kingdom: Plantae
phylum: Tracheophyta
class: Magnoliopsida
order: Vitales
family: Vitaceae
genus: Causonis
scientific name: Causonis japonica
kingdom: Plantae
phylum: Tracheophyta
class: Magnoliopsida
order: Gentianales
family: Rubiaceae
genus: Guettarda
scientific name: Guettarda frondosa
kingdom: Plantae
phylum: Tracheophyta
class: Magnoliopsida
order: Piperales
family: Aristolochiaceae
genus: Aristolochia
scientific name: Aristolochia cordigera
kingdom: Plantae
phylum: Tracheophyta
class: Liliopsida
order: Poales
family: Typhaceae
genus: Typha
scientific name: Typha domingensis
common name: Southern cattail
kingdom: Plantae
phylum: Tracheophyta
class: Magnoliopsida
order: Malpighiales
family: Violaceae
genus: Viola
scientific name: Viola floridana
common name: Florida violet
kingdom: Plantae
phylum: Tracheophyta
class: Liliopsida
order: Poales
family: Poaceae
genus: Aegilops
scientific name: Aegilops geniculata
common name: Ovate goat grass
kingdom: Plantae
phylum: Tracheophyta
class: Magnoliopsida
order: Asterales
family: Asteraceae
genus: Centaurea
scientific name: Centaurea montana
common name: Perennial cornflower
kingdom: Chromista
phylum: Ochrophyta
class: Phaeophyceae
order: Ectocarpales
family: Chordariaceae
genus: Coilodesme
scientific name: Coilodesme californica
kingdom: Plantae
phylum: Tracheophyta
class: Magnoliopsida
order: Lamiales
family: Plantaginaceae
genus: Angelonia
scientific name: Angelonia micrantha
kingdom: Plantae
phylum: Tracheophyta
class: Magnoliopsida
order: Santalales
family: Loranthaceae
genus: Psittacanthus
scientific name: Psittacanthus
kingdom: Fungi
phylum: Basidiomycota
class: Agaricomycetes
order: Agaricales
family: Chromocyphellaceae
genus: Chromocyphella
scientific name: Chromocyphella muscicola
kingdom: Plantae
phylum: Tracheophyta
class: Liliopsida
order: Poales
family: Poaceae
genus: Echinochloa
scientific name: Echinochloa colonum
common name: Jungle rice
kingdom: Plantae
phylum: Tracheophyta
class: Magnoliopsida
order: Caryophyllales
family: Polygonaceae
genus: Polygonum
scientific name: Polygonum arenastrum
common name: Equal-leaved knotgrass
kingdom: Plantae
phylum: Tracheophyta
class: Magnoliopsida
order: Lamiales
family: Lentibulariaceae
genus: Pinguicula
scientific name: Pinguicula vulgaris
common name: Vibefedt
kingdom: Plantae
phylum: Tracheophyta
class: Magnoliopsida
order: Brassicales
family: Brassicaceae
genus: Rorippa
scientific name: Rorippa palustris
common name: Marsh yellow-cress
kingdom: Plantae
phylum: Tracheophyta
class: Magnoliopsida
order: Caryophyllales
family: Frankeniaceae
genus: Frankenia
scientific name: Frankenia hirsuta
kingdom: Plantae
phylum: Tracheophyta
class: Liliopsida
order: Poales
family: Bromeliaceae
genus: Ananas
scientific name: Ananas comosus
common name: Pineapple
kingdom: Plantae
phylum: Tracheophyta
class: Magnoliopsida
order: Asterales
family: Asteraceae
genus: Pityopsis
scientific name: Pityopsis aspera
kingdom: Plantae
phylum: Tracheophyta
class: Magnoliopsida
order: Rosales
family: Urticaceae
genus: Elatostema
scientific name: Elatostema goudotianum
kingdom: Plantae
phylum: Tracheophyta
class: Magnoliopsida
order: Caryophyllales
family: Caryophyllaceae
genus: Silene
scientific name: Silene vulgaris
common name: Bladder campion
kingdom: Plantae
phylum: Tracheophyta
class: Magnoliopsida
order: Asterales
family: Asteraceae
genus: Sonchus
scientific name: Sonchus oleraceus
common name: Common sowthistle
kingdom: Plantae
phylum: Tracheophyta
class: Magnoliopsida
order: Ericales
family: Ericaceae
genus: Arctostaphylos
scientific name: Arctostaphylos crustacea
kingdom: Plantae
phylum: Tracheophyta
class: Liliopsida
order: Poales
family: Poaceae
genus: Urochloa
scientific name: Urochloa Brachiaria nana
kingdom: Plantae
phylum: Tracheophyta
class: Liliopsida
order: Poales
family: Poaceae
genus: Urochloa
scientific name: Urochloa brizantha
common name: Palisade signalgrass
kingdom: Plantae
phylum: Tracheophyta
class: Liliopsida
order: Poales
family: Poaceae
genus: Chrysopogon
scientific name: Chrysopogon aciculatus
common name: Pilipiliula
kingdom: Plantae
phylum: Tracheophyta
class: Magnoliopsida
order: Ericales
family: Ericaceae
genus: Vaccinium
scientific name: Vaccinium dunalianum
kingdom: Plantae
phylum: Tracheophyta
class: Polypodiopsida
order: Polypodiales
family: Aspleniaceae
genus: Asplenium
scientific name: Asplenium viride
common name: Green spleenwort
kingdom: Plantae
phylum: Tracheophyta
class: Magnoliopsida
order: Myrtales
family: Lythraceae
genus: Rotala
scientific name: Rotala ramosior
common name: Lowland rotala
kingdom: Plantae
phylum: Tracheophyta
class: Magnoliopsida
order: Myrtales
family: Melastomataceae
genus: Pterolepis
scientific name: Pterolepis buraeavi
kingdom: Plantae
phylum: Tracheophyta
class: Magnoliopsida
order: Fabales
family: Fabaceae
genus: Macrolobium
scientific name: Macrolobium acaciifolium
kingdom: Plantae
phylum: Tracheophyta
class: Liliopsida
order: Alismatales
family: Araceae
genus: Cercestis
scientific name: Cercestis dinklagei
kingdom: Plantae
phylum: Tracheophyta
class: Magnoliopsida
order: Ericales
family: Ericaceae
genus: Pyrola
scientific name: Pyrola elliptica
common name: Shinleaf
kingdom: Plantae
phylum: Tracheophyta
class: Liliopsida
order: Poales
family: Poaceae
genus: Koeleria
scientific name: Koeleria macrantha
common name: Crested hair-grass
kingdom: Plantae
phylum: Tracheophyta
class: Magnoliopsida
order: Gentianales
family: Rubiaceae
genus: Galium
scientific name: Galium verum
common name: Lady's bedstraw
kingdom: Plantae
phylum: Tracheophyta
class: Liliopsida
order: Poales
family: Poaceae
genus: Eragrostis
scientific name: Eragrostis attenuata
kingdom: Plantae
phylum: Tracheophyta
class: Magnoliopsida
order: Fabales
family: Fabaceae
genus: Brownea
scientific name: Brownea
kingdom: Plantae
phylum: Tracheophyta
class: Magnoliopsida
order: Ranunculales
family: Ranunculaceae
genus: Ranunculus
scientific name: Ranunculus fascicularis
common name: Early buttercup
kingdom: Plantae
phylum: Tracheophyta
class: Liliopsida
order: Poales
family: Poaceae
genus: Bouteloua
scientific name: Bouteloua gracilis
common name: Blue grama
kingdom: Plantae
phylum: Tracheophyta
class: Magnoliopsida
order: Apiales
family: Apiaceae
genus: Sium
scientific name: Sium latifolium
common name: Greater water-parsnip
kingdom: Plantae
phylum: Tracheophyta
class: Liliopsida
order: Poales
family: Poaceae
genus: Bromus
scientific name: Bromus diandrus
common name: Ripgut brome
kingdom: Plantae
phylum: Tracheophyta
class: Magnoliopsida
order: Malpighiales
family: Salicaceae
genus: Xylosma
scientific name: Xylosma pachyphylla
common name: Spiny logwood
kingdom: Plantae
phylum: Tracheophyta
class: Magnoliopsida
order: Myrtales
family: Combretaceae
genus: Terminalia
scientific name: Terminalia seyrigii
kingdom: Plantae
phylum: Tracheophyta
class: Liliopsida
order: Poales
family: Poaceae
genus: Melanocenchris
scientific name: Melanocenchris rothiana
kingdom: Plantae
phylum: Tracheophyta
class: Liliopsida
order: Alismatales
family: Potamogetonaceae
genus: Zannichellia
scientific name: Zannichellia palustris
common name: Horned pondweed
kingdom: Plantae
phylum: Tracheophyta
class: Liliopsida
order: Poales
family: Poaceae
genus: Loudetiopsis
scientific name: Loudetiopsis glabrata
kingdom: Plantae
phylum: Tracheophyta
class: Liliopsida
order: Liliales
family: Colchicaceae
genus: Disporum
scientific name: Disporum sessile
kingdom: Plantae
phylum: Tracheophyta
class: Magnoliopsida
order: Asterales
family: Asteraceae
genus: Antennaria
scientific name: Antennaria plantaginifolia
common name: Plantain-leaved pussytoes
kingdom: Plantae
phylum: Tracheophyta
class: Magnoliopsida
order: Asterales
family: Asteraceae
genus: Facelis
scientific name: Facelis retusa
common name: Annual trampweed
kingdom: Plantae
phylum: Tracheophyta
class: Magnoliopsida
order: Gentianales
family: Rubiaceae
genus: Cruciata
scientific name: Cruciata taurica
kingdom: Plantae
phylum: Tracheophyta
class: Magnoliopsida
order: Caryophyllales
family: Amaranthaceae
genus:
++++++
→ 課題の内容: 「genus: Eragrostis」を含む行から「order: Ranunculales」を含む行までを、両端の行も含めて一字も変えずに出力せよ。

→ 完全な回答:
genus: Eragrostis
scientific name: Eragrostis attenuata
kingdom: Plantae
phylum: Tracheophyta
class: Magnoliopsida
order: Fabales
family: Fabaceae
genus: Brownea
scientific name: Brownea
kingdom: Plantae
phylum: Tracheophyta
class: Magnoliopsida
order: Ranunculales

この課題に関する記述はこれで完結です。